The next track State of Emergency starts with a Melodica setting the scene with an air of impending dread. Song drops and we just hear bass guitar and Fuchaman singing the memorable hook:

“Dem a seh, state of emergency, lock down every town and every city.
Wha a gwaan round here so it nuh pretty, if you push out your head might nuh come back wed it”

Da FuchamanI needn’t ask, there was a well established theme. During Easter 2018 Fuchaman went back to Jamaica and met with singer Sativa D Black 1 on the quest of writing the next track. There was a founding idea of writing something political, the trigger for this came about quickly as he was driving around. He was pulled over by a Police Soldier and told to go back the other direction.
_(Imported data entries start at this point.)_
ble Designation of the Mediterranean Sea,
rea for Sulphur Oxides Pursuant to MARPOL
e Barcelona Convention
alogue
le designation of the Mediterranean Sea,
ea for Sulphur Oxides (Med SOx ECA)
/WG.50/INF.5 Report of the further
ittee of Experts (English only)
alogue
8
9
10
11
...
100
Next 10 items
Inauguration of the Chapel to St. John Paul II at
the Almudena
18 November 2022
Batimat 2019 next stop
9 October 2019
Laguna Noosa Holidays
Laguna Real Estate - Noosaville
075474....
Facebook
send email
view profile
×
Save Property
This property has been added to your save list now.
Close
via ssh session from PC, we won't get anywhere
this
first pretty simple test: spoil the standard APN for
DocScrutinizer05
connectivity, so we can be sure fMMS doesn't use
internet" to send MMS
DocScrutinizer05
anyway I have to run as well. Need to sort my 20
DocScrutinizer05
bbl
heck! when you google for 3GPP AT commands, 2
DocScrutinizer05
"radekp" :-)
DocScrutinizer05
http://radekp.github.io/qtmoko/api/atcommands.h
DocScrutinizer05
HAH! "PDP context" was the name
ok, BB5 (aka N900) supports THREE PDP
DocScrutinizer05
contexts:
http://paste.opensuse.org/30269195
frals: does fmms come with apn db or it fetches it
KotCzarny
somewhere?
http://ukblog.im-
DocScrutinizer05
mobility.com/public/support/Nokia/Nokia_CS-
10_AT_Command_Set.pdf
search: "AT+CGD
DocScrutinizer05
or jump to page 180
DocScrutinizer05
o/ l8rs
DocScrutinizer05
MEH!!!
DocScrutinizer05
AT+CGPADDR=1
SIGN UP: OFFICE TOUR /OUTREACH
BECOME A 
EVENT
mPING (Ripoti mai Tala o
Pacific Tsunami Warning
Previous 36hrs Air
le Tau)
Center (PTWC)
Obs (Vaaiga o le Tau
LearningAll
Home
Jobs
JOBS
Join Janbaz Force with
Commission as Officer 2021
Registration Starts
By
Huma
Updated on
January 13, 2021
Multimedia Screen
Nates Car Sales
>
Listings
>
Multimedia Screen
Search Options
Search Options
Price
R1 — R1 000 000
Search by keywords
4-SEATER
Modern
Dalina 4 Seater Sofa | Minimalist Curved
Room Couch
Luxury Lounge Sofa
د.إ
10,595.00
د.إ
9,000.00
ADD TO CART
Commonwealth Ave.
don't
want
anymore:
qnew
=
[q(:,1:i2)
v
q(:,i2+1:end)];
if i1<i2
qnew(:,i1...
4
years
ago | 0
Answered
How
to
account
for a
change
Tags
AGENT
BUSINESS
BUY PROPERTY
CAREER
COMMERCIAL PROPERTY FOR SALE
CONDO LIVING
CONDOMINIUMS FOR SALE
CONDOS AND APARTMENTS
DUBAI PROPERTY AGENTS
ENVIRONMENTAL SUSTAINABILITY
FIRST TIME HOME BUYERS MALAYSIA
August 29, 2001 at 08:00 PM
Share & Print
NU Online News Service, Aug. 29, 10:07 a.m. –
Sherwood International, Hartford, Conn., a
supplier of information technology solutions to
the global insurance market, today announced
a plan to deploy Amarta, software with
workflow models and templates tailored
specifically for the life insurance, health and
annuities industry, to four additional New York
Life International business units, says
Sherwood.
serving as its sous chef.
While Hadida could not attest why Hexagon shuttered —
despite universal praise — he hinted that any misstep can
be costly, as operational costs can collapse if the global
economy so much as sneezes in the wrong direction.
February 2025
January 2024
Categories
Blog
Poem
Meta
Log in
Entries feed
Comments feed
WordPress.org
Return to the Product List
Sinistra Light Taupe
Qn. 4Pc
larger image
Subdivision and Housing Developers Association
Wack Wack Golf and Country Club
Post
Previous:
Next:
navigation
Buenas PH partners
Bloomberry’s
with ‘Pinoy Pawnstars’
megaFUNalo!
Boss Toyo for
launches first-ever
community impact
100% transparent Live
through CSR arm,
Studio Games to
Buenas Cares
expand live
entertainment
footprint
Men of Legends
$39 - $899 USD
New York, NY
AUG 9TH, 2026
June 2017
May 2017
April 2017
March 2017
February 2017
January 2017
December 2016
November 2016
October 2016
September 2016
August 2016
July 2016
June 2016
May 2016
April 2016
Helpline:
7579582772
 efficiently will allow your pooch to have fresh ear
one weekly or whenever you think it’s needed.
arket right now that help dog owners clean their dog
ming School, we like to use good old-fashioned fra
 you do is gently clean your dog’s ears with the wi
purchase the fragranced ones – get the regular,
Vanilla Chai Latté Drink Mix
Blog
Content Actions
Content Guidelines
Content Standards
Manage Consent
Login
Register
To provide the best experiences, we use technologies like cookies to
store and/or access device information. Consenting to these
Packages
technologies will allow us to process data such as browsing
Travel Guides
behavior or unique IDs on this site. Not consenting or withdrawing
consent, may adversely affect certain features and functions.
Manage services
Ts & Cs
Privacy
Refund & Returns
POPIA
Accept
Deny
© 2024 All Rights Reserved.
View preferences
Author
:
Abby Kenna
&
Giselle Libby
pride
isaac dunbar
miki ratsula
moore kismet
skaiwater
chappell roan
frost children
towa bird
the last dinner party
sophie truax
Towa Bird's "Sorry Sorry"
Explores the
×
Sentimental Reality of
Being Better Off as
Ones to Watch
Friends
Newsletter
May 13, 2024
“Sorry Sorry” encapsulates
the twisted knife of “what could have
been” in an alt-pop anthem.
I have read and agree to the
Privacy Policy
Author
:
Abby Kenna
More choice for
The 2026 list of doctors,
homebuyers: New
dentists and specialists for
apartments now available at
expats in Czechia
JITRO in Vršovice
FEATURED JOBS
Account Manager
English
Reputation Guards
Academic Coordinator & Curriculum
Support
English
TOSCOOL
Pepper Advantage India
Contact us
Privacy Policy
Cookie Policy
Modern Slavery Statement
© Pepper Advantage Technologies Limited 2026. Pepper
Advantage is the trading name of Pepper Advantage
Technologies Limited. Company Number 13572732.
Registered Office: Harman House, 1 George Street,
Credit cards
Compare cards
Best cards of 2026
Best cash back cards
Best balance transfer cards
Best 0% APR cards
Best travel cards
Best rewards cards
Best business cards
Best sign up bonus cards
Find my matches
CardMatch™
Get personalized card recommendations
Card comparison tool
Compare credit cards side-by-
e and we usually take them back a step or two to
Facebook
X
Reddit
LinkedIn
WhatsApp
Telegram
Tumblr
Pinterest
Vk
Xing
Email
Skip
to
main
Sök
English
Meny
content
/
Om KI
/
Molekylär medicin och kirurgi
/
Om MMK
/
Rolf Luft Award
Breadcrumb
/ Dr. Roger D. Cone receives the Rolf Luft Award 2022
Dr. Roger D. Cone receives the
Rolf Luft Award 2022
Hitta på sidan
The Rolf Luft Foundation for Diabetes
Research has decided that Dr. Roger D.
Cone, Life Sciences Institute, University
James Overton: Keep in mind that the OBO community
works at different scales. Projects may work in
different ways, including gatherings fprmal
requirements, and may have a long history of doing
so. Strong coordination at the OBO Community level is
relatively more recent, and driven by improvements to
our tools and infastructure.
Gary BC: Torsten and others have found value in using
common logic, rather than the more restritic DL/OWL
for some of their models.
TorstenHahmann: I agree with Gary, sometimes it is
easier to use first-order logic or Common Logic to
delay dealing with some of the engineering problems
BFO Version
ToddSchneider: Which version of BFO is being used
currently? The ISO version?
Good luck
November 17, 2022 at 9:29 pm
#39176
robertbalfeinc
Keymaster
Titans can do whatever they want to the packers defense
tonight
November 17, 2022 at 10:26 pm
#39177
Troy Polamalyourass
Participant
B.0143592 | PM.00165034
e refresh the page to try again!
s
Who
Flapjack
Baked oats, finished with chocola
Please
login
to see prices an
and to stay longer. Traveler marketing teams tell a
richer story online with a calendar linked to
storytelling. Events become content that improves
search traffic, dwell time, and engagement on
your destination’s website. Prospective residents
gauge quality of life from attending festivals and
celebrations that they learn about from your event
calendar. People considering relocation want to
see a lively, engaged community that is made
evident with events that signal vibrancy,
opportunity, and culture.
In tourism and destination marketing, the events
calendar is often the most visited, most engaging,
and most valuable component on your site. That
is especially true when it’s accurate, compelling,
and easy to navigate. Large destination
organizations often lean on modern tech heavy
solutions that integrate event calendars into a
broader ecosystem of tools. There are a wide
At this time Jamaica was in a state of emergency due to Gangwars and the lyrics pretty much wrote themselves after this moment. As he turned back he riffed the hook, and like that it was set. The song was made at the Slingshot Recording Studios Jamaica.

People Live Up, a general statement we should all live by and is the track title for the next song. This special one features Uri Green toasting on the track amongst the beat which I implore influence imagery of sun rays and happy days. Contrastingly when asked about this song I was told the message is based on today’s politics and to stay world wise to not be hazed by the truth. As I’ve said before, there is a trait about the art of Reggae music, where a political message is woven in the lyrics but because of the relaxed nature of reggae music we are able to miss this like that to Guerrilla Art. This song to me is one of those.

The whole vibe switches up at this point, it’s time to dance as we are nearing the end of this collection it’s now time to have fun. As Fuchaman says it’s the song you can play at the end of the day/ month and is a reminder you can let your hair down! For this track he worked with Skrilla Ugq who gives a hip hop twist to her verse. As a lady when I am out to have a dance I want that track with a female voice bearing feminine energy, taking the lead to embrace some empowerment like Missy Elliot and Lil Kim did. This is Go Baby Go. With the horns and fast paced beat you get a feel of a Rio street party. We hear Fuchaman in his versatile states; he sings and conducts the song like a hype man yet still flaunting his chatting skills.

Lastly but not least is track called Skiddy Diddly with Peppery. You may have guessed from the title, this one is also a dance along song. It has a comical factor to it with the phrase “Skiddy Diddy” being the main focus. What is Skiddy Diddy? Well in the song it is referenced as:

“This dance is richer than the one P Diddy.
Skiddy Diddy is not the moon walk”

Whilst in the studio he free styled the term and it stuck. The song is upbeat and plays on dancehall vibes you may find yourself Twerking to. I did ask Fuchaman if this song had a dance assigned to it yet? He says it’s coming this summer.

I feel this EP is the modern example for creating Reggae music in the sense of what it stands for. The EP tackles themes of unity, today’s politics and encouraging a positive outlook.

As we divulged into the background of the EP I couldn’t pass asking about the cover art as I’d stopped to look at it properly every time my Shuffle showed me it. You can’t mistake it. It features Fuchaman in a black and white snap, caught in a moment of movement - His locks thrown across his face as in the midst of the enjoyment of a dance, wearing a Da Fuchaman and The Fire Blaze Band Tshirt. This picture was taken by Gary Horne. He elucidates on the story of how the shot was taken and the kind of night they were in for. The location takes place at Mr Wolfs with the venue looking pretty empty. By the end of the first song people came in from the streets as the sounds promised a good night with music to pair. Whilst he performed the shot was taken and surely encapsulates the vibe of an enlivened performance.